Le système Eurosur permet un renforcement de la détection et du suivi des navires, en particulier des embarcations précaires qui, ne possédant pas de pavillons nationaux, peuvent selon le droit de la mer être interceptées et visitées par les navires chargés de la surveillance des zones maritimes, y compris non territoriales. Or plutôt que de mettre à profit ces techniques de détection pour sauver des vies, Eurosur fait l’impasse sur l’obligation de recherche et de sauvetage en mer. Cette obligation, qui s’applique déjà aux Etats membres selon le droit maritime international, doit également être applicable aux opérations maritimes communes de l’UE. Or à l’heure actuelle, les naufrages en Méditerranée se multiplient et la vie des personnes qui fuient leur pays semble de peu de prix lors des opérations conjointes coordonnées par Frontex, telles qu’elles sont prévues dans la proposition de règlement en question.
Pourtant, les navires qui sont mis à sa disposition ont l’obligation de remonter à leur bord les personnes navigant dans des bateaux de fortune. En tant que bateaux militaires, ils sont une portion du territoire national dont ils portent le pavillon. Les équipages de ces navires doivent dès lors procéder à l’examen individuel et personnalisé des personnes concernées, dont des demandeurs d’asile.

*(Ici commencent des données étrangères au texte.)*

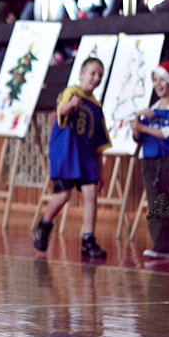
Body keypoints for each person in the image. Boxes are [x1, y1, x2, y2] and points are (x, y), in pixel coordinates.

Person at [33, 57, 111, 258]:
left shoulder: (96, 106)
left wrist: (100, 172)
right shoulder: (71, 92)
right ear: (81, 74)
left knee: (91, 193)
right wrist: (71, 104)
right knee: (63, 195)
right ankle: (44, 224)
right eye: (93, 73)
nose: (96, 78)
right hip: (66, 153)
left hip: (87, 157)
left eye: (100, 75)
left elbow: (100, 144)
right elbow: (61, 110)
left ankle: (88, 239)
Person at [130, 62, 169, 258]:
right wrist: (137, 119)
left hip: (168, 161)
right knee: (154, 202)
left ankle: (166, 245)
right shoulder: (151, 109)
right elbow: (138, 136)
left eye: (162, 79)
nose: (158, 84)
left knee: (167, 201)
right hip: (149, 161)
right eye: (155, 80)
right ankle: (161, 245)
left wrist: (143, 127)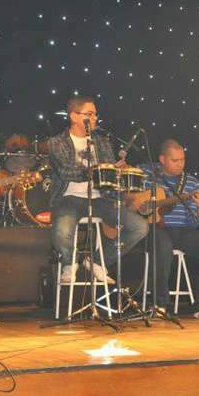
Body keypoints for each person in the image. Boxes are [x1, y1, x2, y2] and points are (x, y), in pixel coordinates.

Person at [47, 96, 148, 284]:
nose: (95, 118)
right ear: (74, 116)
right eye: (89, 114)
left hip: (99, 198)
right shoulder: (56, 142)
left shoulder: (102, 142)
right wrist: (98, 171)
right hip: (69, 197)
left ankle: (98, 261)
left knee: (139, 227)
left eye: (95, 114)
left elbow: (107, 174)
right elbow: (65, 171)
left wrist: (116, 171)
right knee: (61, 231)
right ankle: (70, 263)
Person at [137, 139, 199, 319]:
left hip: (183, 231)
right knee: (162, 245)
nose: (180, 164)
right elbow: (129, 196)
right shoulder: (144, 173)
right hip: (154, 229)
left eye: (183, 160)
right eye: (175, 161)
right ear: (162, 159)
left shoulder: (192, 183)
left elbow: (192, 223)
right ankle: (159, 304)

Le fait de repousser une embarcation en détresse, le fait de la remettre entre les mains de navires de pays tiers ne peut qu’être assimilé à un refoulement collectif, or le principe de non refoulement ne doit souffrir d’aucune exception. Plus grave encore, le fait de ne pas porter assistance à des personnes risquant leur vie sur une embarcation de fortune est une violation intolérable des droits fondamentaux.

En mettant en place un système de coopération avec les pays tiers, dans les faits, Eurosur est un système d’alerte précoce sur le départ de migrants, voire de récupération par ces pays tiers de migrants ayant pris la mer. L’UE se décharge ainsi de ses responsabilités. Les accords multilatéraux envisagés aggraveraient ce système et ceci sans contrôle, en particulier du Parlement européen.

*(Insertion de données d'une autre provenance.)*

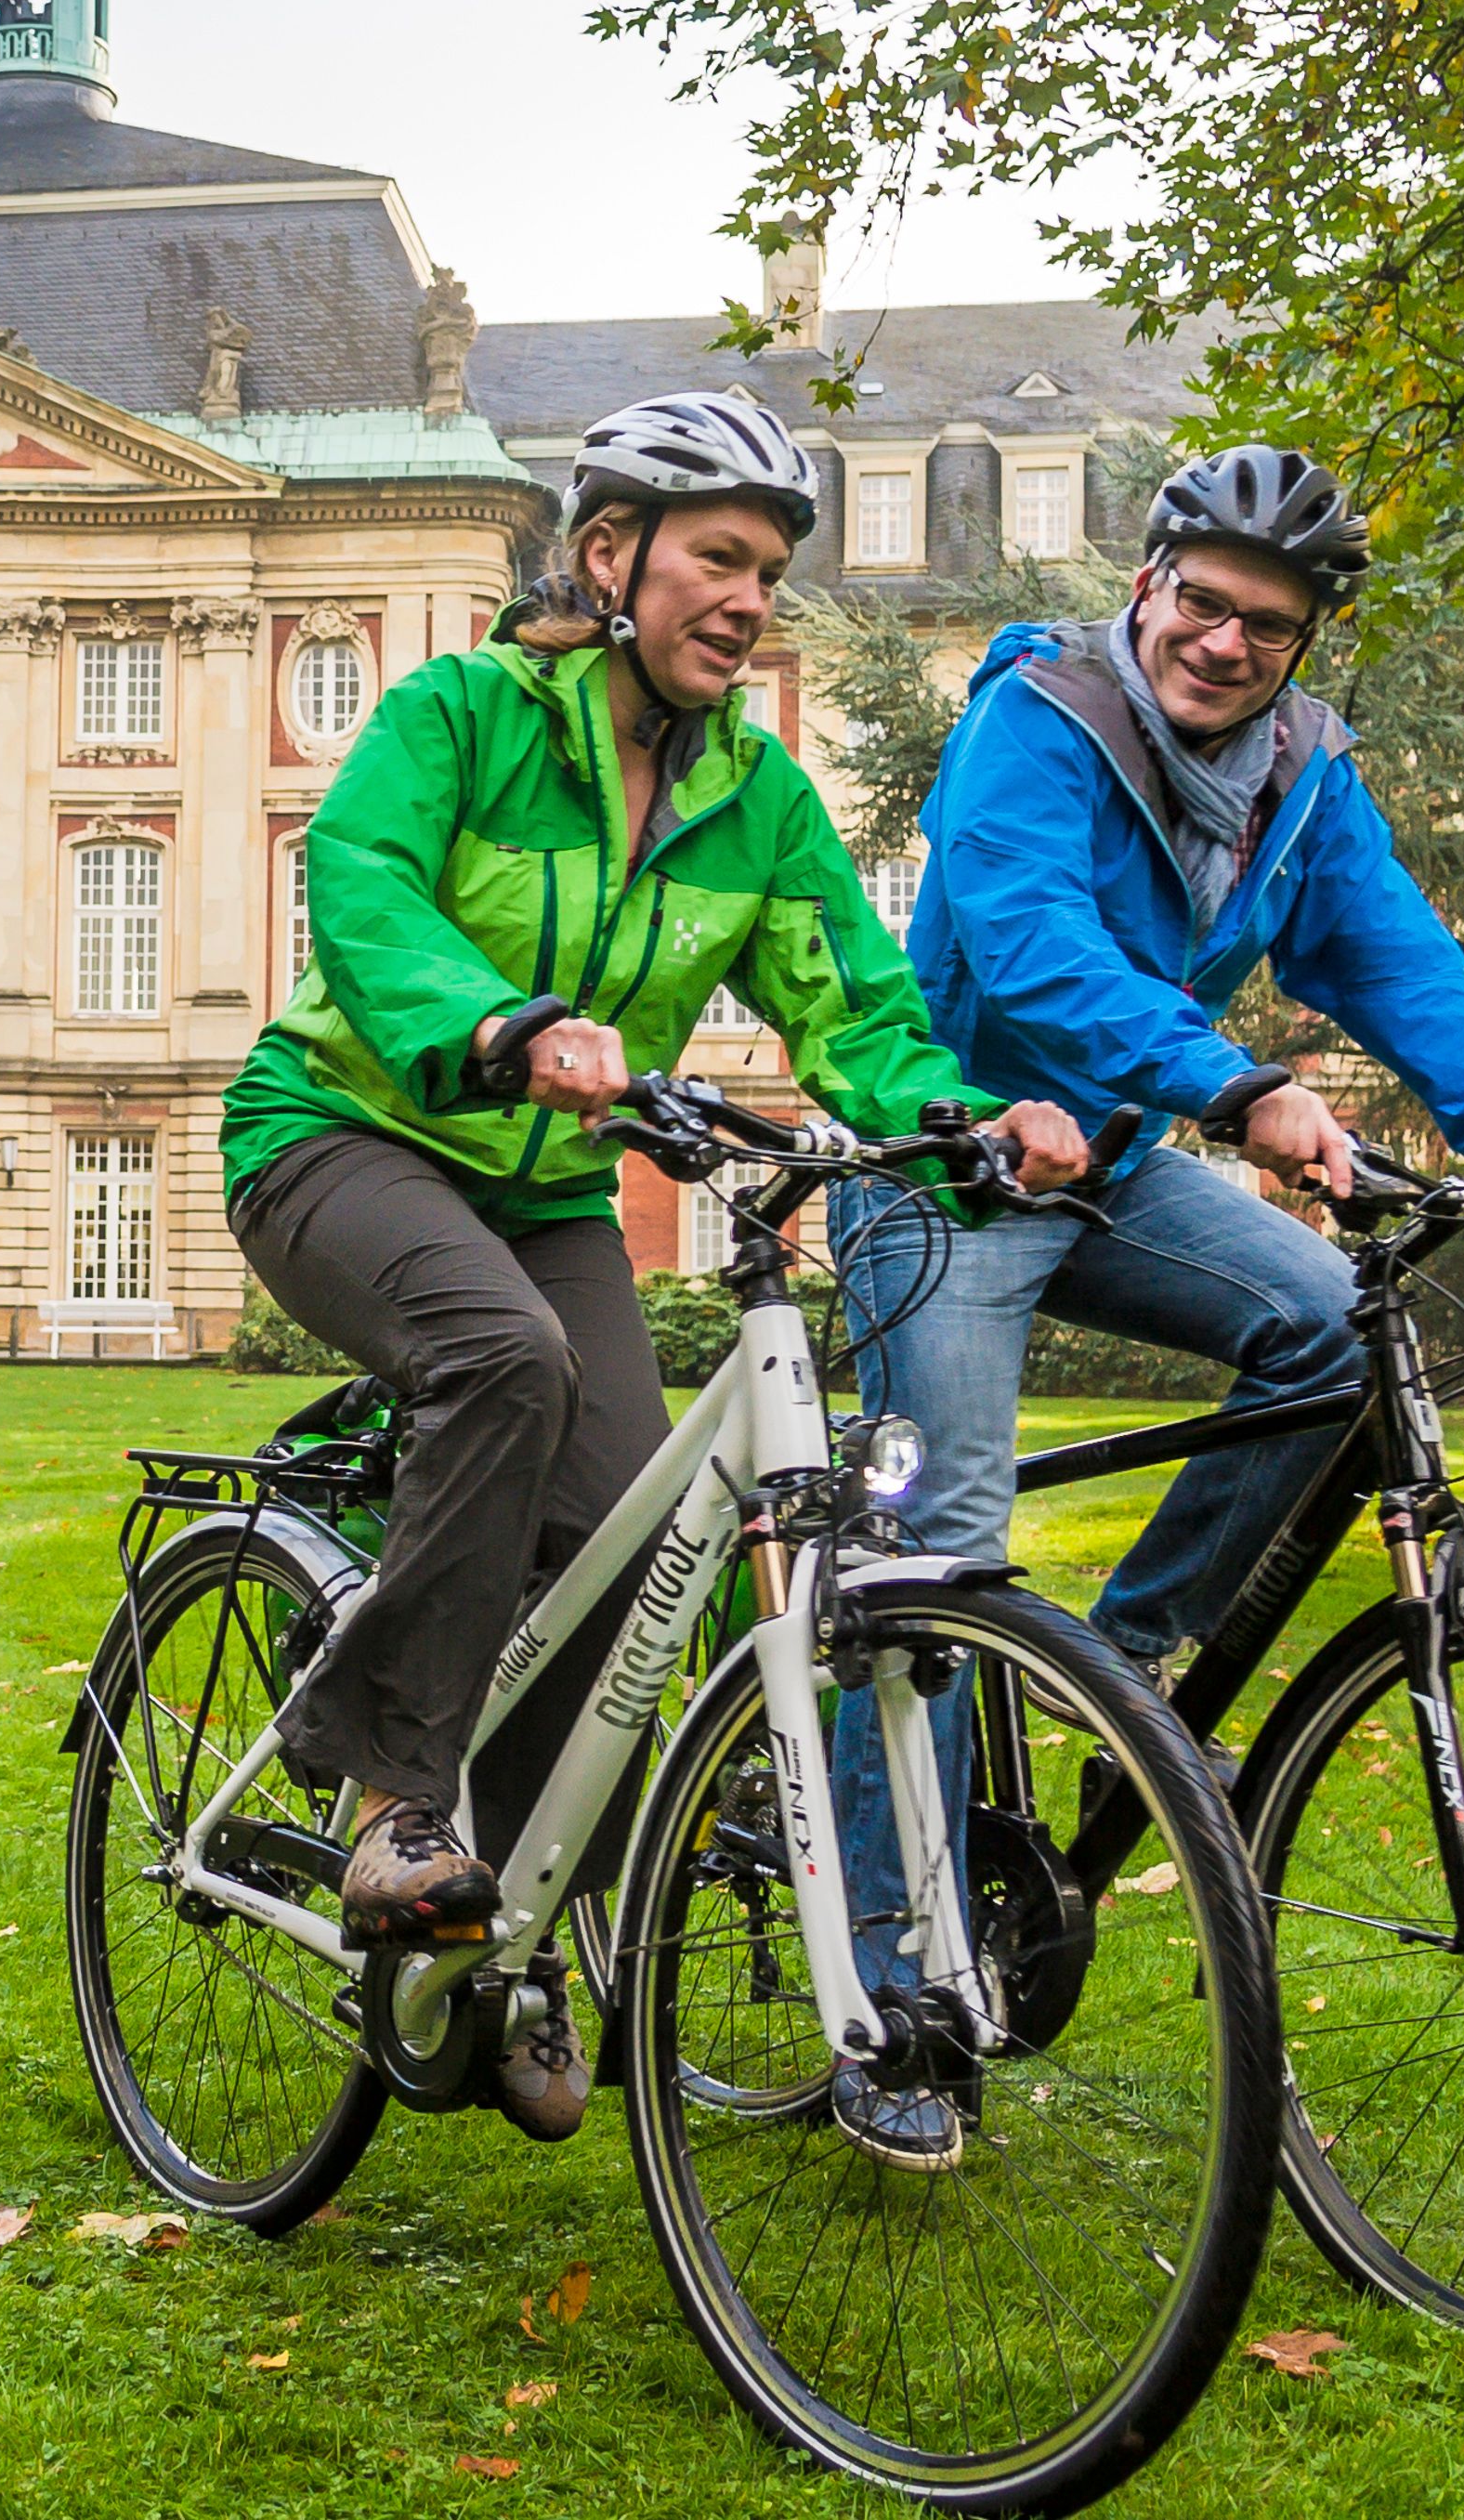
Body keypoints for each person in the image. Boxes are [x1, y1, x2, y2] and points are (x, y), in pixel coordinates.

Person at [220, 389, 1087, 2148]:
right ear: (607, 557)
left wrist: (960, 1112)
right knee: (504, 1362)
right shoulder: (460, 714)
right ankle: (394, 1794)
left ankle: (508, 1937)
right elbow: (360, 875)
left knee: (628, 1543)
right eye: (718, 558)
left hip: (544, 1189)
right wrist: (497, 1018)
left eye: (768, 570)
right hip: (340, 1133)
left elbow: (849, 995)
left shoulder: (757, 796)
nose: (748, 597)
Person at [820, 444, 1464, 2159]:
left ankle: (1118, 1668)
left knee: (1339, 1333)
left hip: (1121, 1155)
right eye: (1199, 601)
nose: (1221, 640)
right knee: (929, 1562)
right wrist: (1234, 1087)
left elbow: (1399, 963)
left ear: (1302, 645)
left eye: (1263, 625)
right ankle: (885, 1996)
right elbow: (1027, 935)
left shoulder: (1300, 777)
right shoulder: (1036, 716)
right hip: (958, 1165)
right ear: (1146, 584)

Concernant la notion peu précise « d’utilisation exceptionnelle » de données personnelles, l’AEDH veut marquer sa très grande inquiétude, rejoignant ici celle du Contrôleur européen de la protection des données. Elle veut souligner le risque important de détournement de finalité de données personnelles et le non respect du principe de nécessité et de la proportionnalité. Elle ne peut que s’opposer à la transmission de données personnelles à des pays tiers sans que ces pays n’obéissent aux mêmes normes de garanties européennes. Elle considère inacceptable la transmission de données personnelles qui concernerait des migrants et des demandeurs d’asile, ayant pourtant un caractère particulièrement sensible et nécessitant donc des garanties additionnelles.

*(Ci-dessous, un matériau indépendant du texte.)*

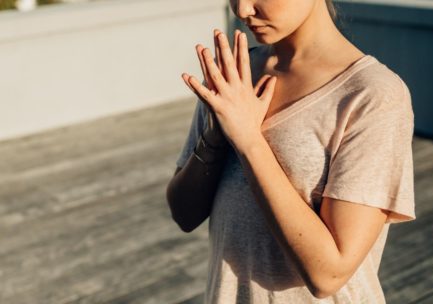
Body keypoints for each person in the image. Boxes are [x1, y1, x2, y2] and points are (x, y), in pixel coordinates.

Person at [166, 0, 416, 303]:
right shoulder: (233, 77)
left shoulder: (371, 95)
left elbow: (329, 275)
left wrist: (248, 140)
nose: (243, 9)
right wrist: (215, 138)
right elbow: (184, 214)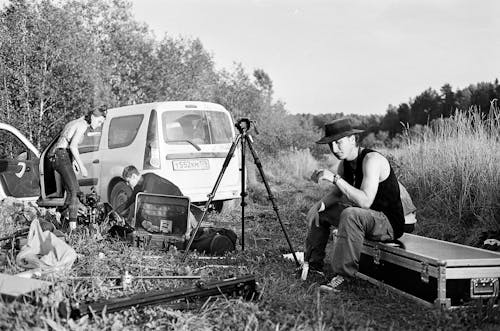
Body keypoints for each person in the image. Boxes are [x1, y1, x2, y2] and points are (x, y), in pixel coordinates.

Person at [305, 117, 405, 292]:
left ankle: (343, 277)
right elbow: (337, 194)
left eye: (339, 143)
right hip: (365, 219)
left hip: (387, 222)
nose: (335, 149)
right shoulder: (345, 165)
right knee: (322, 212)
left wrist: (334, 178)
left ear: (352, 139)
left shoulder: (371, 160)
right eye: (331, 145)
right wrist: (317, 206)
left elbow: (365, 201)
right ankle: (313, 267)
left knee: (351, 214)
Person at [48, 107, 106, 232]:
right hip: (62, 155)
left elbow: (65, 143)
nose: (99, 125)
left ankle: (62, 221)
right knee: (74, 191)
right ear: (93, 117)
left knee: (70, 191)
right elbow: (74, 146)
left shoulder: (74, 122)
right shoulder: (82, 125)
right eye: (100, 122)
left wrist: (72, 161)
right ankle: (72, 229)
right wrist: (82, 166)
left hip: (58, 155)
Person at [115, 165, 198, 234]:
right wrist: (114, 212)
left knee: (186, 212)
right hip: (163, 200)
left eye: (128, 181)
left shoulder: (149, 178)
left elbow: (145, 200)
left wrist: (140, 219)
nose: (127, 184)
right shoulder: (137, 188)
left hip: (174, 194)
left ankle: (196, 229)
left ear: (134, 176)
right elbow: (129, 202)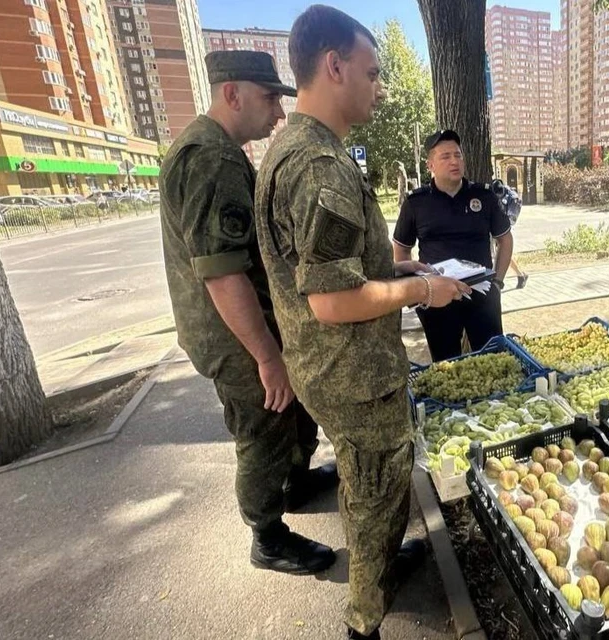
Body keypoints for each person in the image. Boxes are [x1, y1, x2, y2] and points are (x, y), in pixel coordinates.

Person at [252, 7, 472, 639]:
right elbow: (333, 301)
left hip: (327, 365)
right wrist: (422, 290)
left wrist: (404, 272)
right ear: (334, 65)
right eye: (373, 73)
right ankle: (363, 621)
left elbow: (332, 271)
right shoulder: (320, 166)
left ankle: (377, 569)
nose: (381, 86)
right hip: (353, 373)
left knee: (363, 483)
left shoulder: (291, 148)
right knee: (376, 492)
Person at [159, 50, 337, 577]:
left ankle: (297, 481)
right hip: (236, 337)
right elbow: (221, 273)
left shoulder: (221, 150)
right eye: (268, 99)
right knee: (263, 424)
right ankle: (268, 533)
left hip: (252, 325)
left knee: (291, 412)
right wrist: (265, 355)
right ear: (230, 93)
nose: (279, 114)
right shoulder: (209, 158)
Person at [393, 129, 514, 362]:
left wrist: (497, 282)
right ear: (431, 165)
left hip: (482, 294)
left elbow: (505, 240)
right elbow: (401, 248)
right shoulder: (416, 203)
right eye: (445, 156)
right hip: (436, 297)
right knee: (445, 363)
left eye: (458, 155)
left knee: (492, 361)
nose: (454, 161)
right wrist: (412, 288)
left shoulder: (484, 196)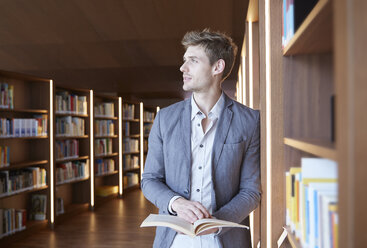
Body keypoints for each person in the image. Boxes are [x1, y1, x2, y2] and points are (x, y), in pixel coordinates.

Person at [141, 29, 261, 248]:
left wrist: (219, 221)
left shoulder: (250, 121)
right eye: (184, 60)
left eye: (193, 61)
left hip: (225, 240)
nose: (182, 68)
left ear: (217, 67)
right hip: (173, 240)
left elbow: (251, 191)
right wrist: (175, 203)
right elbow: (149, 179)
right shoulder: (165, 118)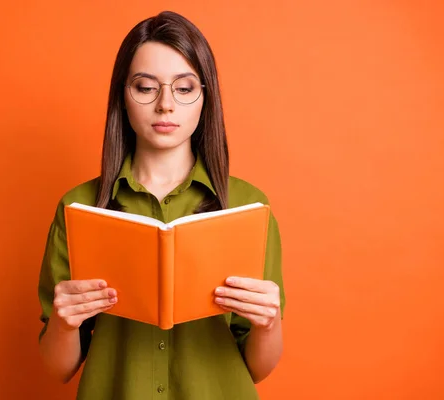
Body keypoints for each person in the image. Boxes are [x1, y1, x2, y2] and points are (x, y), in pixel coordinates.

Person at [38, 10, 285, 400]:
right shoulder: (79, 207)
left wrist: (268, 325)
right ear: (123, 93)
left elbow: (258, 369)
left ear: (206, 96)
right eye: (145, 87)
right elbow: (59, 368)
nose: (165, 105)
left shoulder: (248, 207)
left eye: (184, 88)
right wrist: (65, 325)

L’AEDH appelle les parlementaires européens à se saisir de ce dossier très politique, pour que soient garantis les droits fondamentaux. Pour que le contrôle parlementaire joue parfaitement son rôle. Pour qu’Eurosur soit d’abord un instrument de lutte contre la criminalité transfrontalière et un outil de sauvetage en mer de migrants et demandeurs d’asile qui cherchent, au risque de leur vie, à trouver en Europe une vie meilleure. L’AEDH appelle les ONG, les citoyens, à s’opposer à ce projet de règlement qui n’offre pas les garanties indispensables de protection des droits fondamentaux tels que définis dans la Charte et les Conventions internationales.

Voir la position détaillée de l’AEDH sur la proposition Eurosur.

Bruxelles, le 20 juin 2012,


[1] European Commission Communication, February 13th 2008, concerning the setting up of a European border system, Eurosur.